Directions
Take from the data every line in which the word "format" is found.

Extracted records
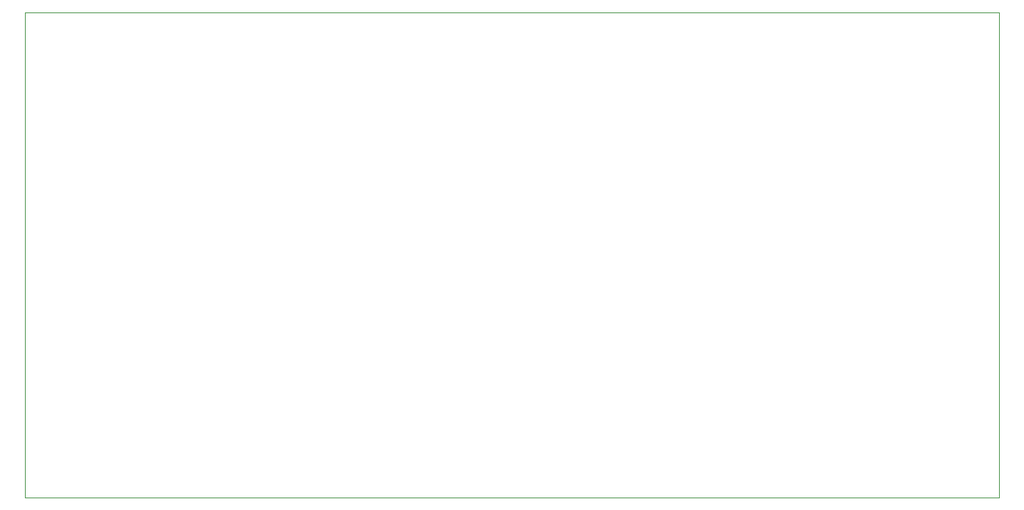
<source format=gbr>
%TF.GenerationSoftware,KiCad,Pcbnew,7.0.11+dfsg-1build4*%
%TF.CreationDate,2024-07-19T16:51:48+02:00*%
%TF.ProjectId,antmicro-poe-to-usbc-pd-adapter,616e746d-6963-4726-9f2d-706f652d746f,rev?*%
%TF.SameCoordinates,Original*%
%TF.FileFunction,Profile,NP*%
%FSLAX46Y46*%
G04 Gerber Fmt 4.6, Leading zero omitted, Abs format (unit mm)*
G04 Created by KiCad (PCBNEW 7.0.11+dfsg-1build4) date 2024-07-19 16:51:48 commit  9a9195e *
%MOMM*%
%LPD*%
G01*
G04 APERTURE LIST*
%TA.AperFunction,Profile*%
%ADD10C,0.120000*%
%TD*%
G04 APERTURE END LIST*
D10*
X128500000Y-124000000D02*
X240900000Y-124000000D01*
X240900000Y-180000000D01*
X128500000Y-180000000D01*
X128500000Y-124000000D01*
M02*

</source>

Exercise output
<source format=gbr>
G04 Gerber Fmt 4.6, Leading zero omitted, Abs format (unit mm)*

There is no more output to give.